Can you please confirm whether your setup aligns with the compatibility guidelines between PyTorch, CUDA, and the NVIDIA driver? The misalignment issue can sometimes result from using incompatible versions of these software.
From the stack trace, it appears the error is raised when the model.to(device)
operation is applied. This operation moves the model to the GPU device for accelerated computation. If there's an issue with your GPU setup (e.g., CUDA version, PyTorch compatibility), the error could be flagged here.
Furthermore, please make sure your GPU has enough memory to hold the model and perform the operations. Frequently, similar issues relate back to trying to allocate more memory than what is available on the device.
You can debug the CUDA kernel error by setting CUDA_LAUNCH_BLOCKING=1
. This environment variable makes CUDA operations run synchronously, which helps in identifying which specific operation is causing the error.
If the issue persists, please provide us with additional details or updates on your situation so we can help you solve the problem more effectively.

◆ Supplied data ◆
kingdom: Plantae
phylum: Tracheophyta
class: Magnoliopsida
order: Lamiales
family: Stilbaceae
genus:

◆ Brief 1 ◆
Answer these questions from the troubleshooting reply on PyTorch and CUDA errors:
(a) According to the stack trace, which operation raises the error?
(b) What should the GPU have enough of, and for what purpose?
(c) Which environment variable is suggested for debugging the CUDA kernel error, and what does it make CUDA operations do?
◆ Brief 2 ◆
Carry on the troubleshooting reply about PyTorch and CUDA errors from the point where it stops.

◆ Task answer 1 ◆
(a) The model.to(device) operation.
(b) Enough memory to hold the model and perform the operations.
(c) CUDA_LAUNCH_BLOCKING=1, which makes CUDA operations run synchronously.

◆ Task answer 2 ◆
@Mrgorlay hello,
I'm glad to hear that updating the ultralytics package helped resolve your issue temporarily. This could be attributed to the updated compatibility with your specific system requirements in the newer version.
Moving forward, ensure you regularly update your packages to keep your environment stable and prevent further unexpected errors. If you do notice the issue reappearing or encounter a different problem, feel free to report it. We are here to help.
Thank you for your contributions to this project and the community. Your feedback plays a vital role in helping us improve YOLOv8!
Best regards.